Es stürmt. Ich bin ganz allein zuhause, Vermieter samt Zwillingen sind abgängig. Wenn mir also jetzt das Dach samt Sonnenkollektoren und daran herumknabbernden Mardern auf den Kopf fällt, wird es niemand merken. Jedenfalls nicht schnell genug.
Wenn er mich morgen den ganzen Tag nicht erreicht, wird möglicherweise der Liebste stutzig. Da er mich aber andererseits als eher inkonstant zickig kennt, macht er sich wahrscheinlich zunächst keine Sorgen.
Um mit Bridget Jones zu sprechen: Ich bin zwar kein Single, aber die Wahrscheinlichkeit, dass mich marodierende Schäferhunde während meines Todeskampfes anknabbern, ist relativ groß.
Wir wohnen nämlich ganz weit auseinander, der Liebste und ich. Meine Mutter kann sich nach wie vor nicht merken, in welchem Whausen ich jetzt genau wohne, mein Ex ist beschäftigt mit Musik und ignoranter Zicke (seiner zukünftigen Ex, wie ich hoffe), meine beste Freundin ist völlig orientierungslos und würde mich niemals finden.
Sicherheitshalber sollte ich noch mehr von diesem unglaublich leckeren Cabernet Sauvignon aus dem Bioladen trinken. Mit Glück schlägt er auf Gehör und Gespür gleichermaßen, und ich merke weder das Knabbern der Schäferhunde noch höre ich das Zusammenbrechen des Daches. Andersrum. Die Reihenfolge der Dramen, meine ich.

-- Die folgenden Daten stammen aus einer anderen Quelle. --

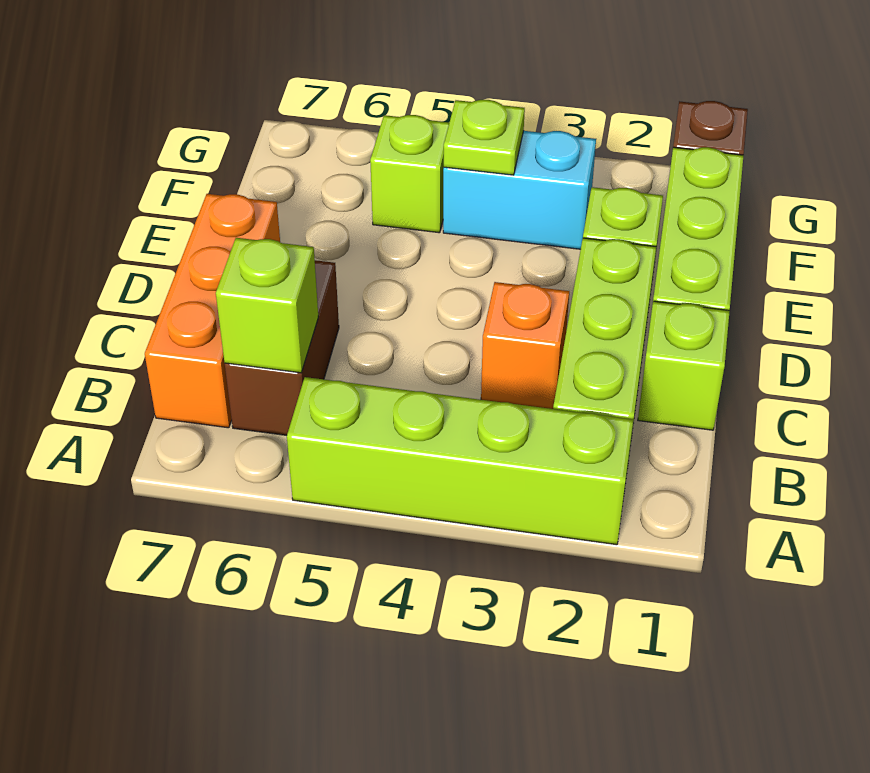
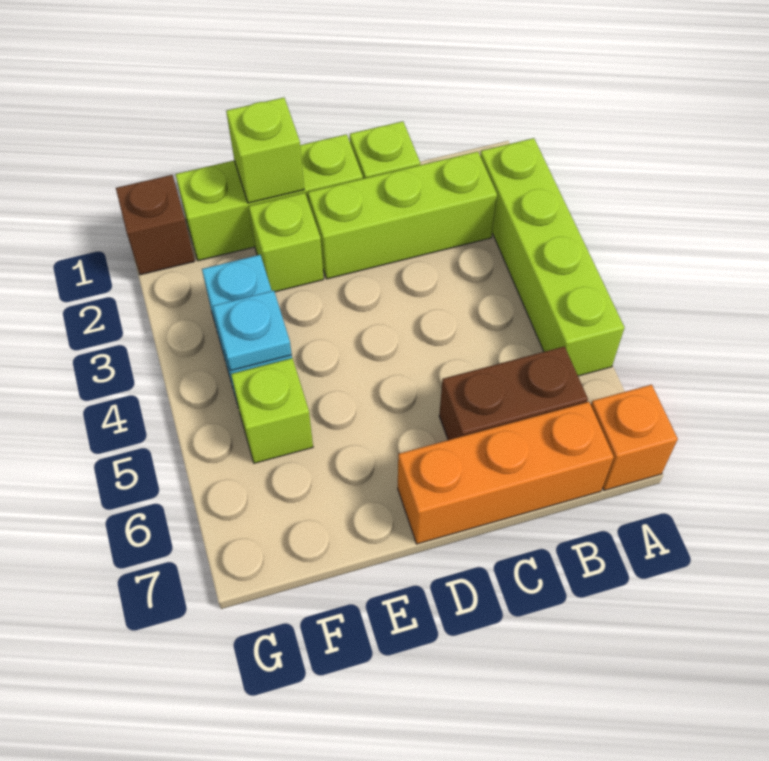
lime 1x1 brick [216,238,318,373] -> lime 1x1 brick moved to [226,98,304,203]
orange 1x1 brick [481,282,569,409] -> orange 1x1 brick moved to [591,385,678,490]
lime 1x1 plate [444,100,525,175] -> cyan 1x1 plate [213,291,292,371]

Anderes Thema: Merken wir Menschen eigentlich immer, wenn wir uns in einer suboptimalen Situation befinden? Manchmal glaube ich, dass wir irgendein Gen haben, dass uns die Lage schön vernebelt. Oder hoffnungsvoll.
Ich bin gerade wieder bei diesem unglaublich lieben und mir sehr wertvollen Freund: Dieser Mann bringt echten Sand von der Nordseeinsel mit und sammelt Muscheln, um sich für Blumengiessen und Katzenhüten zu bedanken, er sieht nett aus, ist in guten Phasen voller Einfühlungsvermögen. Warum also bekommt so ein Goldstück von Mann so eine egozentrische, ignorante, über Leichen gehende Mistkuh ab? Er hatte doch schon mich und ist damit gestraft genug, oder?

ER ist vernebelt. In seinem Gehirn muss es ungefähr so aussehen, wie in einer x-beliebigen Botschaft, wenn die GSG9 zwecks Geiselbefreiung und mittels Tränengasbomben den Laden stürmt. Nicht gut. Neblig. Dunkel. Und ich kann nichts tun, fürchte ich.

Wenn ich ehrlich bin, ist mir der Cabernet Sauvignon entschieden zu schwer. Der Trollinger davor war viel leckerer.

Ich sollte ins Bett gehen. Ohne Umwege.

Wünsche allseits eine gute Nacht. Und wenn sie die Zicke sehen (sie wohnt in Berlin, macht Musik und treibt meinen besten Freund in die Verzweiflung), sperren Sie sie weg. Erschiessen wäre auch okay.